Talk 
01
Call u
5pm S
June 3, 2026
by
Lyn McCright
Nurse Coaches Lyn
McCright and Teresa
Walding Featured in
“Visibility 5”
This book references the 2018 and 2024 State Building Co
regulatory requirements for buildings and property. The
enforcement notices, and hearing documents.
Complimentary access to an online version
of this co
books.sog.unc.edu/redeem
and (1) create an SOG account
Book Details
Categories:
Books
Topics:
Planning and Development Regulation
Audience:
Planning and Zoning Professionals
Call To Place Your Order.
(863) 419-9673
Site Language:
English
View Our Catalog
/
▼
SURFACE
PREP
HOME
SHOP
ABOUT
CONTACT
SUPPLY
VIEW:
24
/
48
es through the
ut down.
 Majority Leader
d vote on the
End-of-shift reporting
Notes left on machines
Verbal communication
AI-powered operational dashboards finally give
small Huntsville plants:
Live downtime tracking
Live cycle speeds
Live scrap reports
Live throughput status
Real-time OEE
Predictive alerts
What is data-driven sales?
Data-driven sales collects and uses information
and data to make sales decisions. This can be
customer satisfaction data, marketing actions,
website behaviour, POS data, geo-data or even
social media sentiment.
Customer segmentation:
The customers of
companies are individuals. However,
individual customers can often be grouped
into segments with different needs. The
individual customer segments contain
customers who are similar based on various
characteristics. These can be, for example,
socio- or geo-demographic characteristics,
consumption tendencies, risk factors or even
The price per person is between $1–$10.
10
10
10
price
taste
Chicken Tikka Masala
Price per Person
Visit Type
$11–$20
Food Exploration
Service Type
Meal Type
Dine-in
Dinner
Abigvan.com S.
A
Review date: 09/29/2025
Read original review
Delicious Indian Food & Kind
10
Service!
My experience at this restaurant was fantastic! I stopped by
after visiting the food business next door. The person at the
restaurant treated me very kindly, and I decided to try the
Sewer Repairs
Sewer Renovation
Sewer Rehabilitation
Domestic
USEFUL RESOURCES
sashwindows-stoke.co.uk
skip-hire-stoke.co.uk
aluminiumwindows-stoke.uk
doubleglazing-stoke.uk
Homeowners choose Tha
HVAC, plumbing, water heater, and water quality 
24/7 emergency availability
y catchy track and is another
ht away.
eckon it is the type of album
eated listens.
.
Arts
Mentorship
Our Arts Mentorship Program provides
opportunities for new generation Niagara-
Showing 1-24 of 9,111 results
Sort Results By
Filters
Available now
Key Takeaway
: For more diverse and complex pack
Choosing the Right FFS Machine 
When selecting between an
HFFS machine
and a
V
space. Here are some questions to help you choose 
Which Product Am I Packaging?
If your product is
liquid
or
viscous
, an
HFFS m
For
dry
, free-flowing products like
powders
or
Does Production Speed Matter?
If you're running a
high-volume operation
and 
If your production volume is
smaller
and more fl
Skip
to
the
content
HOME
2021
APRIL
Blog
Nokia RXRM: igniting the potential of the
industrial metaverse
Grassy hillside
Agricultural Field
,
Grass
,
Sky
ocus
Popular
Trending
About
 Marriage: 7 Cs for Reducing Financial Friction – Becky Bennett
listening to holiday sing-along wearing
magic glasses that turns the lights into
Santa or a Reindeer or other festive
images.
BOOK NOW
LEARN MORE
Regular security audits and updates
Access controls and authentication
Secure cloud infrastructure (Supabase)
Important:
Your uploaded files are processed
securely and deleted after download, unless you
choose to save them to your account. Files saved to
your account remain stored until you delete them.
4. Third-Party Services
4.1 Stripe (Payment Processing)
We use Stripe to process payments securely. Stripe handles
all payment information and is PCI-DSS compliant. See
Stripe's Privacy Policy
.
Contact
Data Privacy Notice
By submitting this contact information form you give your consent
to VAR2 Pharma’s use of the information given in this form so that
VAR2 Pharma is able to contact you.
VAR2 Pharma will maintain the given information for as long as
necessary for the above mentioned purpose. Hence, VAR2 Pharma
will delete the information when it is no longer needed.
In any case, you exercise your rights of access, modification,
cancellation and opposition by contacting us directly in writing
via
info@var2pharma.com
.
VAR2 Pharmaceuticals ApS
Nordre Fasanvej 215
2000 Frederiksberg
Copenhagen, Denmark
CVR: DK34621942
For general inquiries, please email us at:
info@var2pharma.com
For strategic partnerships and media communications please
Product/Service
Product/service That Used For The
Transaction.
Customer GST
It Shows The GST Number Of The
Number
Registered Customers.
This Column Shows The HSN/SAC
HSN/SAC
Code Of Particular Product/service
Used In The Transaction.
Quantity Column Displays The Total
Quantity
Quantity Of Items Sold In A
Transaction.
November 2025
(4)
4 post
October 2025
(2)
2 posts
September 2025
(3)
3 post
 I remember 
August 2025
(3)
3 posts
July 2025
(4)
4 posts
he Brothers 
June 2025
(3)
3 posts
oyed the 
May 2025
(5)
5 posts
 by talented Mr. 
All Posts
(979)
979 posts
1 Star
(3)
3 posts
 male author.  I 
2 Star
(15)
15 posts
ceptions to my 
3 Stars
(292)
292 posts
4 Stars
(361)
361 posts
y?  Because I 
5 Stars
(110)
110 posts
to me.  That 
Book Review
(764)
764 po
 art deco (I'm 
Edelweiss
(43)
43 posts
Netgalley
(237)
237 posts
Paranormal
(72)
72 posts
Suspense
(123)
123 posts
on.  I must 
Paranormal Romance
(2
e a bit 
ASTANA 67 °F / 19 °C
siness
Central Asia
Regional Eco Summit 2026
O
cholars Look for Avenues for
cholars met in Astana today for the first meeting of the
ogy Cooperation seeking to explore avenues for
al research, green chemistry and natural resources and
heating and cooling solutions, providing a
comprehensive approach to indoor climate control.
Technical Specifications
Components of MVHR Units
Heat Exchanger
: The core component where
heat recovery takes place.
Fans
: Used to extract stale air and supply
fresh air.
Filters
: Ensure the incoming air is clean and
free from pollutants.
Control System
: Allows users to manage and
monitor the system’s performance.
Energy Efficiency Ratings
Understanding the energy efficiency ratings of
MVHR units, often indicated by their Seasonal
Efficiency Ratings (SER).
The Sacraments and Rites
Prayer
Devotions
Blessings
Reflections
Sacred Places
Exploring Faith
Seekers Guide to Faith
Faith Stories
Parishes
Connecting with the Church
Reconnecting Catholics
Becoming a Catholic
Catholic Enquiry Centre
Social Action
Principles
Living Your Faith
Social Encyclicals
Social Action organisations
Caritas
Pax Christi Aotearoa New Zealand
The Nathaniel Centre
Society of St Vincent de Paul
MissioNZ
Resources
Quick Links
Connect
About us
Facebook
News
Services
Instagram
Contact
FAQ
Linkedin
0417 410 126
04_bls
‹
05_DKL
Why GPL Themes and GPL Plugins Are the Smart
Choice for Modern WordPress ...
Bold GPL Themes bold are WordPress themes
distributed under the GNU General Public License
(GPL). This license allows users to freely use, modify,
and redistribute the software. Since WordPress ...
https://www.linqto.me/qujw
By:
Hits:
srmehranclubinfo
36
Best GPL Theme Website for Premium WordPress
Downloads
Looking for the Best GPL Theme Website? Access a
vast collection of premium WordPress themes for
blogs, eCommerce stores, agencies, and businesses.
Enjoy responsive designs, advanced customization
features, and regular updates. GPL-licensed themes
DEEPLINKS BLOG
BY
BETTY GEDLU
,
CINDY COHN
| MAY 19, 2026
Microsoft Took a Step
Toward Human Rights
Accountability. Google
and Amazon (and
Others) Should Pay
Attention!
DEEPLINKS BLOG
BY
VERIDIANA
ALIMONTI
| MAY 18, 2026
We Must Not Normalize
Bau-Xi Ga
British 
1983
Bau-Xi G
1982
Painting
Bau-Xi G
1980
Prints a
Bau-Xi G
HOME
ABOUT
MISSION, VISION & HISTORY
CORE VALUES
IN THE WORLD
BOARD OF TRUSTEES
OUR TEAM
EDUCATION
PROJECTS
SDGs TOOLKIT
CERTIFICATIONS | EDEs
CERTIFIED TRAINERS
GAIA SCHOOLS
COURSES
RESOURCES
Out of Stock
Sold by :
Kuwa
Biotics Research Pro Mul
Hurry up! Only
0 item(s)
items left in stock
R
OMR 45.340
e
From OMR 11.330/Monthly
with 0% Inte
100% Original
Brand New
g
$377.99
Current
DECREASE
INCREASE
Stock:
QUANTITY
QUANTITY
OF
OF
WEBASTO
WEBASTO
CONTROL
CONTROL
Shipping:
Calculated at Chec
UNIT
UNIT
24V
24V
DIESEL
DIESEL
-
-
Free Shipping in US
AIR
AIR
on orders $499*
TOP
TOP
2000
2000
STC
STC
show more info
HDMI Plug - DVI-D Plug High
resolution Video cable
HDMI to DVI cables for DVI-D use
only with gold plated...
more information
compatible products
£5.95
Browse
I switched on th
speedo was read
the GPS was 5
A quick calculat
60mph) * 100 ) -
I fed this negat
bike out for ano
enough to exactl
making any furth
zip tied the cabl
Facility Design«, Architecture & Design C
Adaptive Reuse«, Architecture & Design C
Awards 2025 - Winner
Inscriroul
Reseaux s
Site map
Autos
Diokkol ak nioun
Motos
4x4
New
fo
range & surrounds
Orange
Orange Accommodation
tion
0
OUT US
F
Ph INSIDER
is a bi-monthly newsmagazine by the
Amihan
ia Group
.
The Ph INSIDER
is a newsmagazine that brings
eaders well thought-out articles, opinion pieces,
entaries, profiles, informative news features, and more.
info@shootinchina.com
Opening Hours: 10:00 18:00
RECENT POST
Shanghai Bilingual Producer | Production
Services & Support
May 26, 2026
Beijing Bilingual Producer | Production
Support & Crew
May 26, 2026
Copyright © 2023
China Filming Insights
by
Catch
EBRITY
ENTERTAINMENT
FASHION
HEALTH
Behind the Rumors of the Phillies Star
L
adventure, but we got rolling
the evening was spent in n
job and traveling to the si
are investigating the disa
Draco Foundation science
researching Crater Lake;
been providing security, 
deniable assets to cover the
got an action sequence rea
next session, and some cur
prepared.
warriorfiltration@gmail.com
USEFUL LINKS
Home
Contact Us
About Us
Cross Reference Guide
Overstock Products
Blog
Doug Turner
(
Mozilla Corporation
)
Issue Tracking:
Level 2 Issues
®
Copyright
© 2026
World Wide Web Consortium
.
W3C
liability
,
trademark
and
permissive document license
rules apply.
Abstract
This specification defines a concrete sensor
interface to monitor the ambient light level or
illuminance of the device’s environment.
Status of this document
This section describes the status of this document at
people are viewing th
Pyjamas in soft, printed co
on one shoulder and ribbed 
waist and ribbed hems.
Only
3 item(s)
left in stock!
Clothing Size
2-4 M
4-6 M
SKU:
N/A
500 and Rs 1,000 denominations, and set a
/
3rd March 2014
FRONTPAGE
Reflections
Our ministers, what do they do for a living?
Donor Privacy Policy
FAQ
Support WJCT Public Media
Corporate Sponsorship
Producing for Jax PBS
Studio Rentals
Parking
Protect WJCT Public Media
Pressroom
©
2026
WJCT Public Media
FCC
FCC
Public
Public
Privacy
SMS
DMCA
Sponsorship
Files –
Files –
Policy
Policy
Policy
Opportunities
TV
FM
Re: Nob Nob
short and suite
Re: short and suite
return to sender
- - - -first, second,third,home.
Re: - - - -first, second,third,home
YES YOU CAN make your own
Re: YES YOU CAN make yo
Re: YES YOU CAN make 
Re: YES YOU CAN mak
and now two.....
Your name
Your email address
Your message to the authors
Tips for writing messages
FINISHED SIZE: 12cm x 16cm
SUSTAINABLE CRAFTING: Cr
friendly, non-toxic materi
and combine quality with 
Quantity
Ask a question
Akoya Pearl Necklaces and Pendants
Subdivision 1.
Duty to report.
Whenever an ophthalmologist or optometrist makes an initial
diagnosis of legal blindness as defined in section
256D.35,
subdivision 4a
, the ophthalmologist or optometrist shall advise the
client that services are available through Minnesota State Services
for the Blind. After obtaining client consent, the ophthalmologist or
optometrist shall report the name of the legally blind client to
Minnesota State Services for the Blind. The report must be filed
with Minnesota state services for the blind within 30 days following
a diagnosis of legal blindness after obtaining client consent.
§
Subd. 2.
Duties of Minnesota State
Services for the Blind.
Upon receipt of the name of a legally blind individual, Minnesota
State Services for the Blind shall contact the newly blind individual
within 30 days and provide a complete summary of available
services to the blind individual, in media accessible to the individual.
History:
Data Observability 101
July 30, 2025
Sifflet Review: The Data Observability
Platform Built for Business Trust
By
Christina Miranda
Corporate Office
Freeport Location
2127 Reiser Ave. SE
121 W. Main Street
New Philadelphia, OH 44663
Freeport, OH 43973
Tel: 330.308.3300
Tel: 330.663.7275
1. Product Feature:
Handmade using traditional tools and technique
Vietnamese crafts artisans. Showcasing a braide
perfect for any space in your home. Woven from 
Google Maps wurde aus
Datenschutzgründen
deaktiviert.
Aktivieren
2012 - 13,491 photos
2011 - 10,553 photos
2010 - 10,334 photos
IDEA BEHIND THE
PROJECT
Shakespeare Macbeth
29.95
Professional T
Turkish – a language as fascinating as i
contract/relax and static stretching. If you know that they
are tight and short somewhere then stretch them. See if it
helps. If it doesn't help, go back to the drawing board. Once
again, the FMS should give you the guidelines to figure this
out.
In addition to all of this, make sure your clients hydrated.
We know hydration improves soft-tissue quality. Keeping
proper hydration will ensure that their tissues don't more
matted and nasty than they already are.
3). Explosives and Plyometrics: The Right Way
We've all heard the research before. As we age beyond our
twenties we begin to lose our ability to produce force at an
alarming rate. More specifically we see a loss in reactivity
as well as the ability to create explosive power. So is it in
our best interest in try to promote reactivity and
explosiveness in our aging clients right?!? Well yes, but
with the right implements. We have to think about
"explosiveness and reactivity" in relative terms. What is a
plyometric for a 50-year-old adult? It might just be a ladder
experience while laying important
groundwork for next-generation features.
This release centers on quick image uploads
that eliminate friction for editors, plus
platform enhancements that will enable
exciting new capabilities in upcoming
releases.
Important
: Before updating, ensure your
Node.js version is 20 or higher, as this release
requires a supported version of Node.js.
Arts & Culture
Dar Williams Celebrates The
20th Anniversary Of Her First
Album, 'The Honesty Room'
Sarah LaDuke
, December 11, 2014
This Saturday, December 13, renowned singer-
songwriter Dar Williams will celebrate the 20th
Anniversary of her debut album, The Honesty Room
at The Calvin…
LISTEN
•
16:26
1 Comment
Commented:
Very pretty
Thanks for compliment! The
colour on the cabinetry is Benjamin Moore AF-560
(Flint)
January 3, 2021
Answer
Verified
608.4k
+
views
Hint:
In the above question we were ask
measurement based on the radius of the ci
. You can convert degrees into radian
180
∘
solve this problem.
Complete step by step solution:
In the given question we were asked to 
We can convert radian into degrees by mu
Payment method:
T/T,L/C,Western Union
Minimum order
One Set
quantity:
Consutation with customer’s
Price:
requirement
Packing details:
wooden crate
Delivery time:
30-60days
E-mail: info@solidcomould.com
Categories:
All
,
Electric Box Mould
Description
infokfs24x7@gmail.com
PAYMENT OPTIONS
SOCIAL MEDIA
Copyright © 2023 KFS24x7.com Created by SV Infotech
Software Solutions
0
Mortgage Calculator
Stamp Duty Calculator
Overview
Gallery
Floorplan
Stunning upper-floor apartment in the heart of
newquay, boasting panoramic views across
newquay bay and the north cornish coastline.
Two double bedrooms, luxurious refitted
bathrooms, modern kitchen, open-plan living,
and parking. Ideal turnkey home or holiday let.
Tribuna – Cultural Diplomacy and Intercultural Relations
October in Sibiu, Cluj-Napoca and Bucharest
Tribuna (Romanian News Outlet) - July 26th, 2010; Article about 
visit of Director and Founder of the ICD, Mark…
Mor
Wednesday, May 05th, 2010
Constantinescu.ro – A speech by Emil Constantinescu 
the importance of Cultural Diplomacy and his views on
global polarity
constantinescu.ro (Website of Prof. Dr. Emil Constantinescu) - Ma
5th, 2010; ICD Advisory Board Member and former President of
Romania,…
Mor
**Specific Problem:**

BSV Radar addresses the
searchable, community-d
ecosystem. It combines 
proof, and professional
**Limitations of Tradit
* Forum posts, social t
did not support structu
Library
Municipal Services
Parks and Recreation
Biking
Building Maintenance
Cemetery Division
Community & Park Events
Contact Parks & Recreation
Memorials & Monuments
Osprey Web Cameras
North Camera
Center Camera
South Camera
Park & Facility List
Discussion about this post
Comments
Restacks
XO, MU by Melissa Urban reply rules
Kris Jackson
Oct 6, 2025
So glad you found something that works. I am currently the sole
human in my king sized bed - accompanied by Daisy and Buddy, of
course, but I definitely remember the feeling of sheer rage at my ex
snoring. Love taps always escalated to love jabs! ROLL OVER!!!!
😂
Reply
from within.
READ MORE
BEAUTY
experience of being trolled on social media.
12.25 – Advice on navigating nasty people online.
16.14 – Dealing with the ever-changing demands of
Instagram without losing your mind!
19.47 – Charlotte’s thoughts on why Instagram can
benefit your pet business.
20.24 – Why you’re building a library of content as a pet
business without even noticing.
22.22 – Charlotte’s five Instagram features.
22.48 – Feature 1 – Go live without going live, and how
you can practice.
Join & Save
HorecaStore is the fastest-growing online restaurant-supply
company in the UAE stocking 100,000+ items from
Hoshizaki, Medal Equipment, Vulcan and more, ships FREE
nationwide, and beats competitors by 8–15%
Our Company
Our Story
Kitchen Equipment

════

### PROBLEM DETAILS
If a line in the entries holds the string "experience", copy it.

### ANSWER FOR THIS EXERCISE
My experience at this restaurant was fantastic! I stopped by
experience while laying important
experience of being trolled on social media.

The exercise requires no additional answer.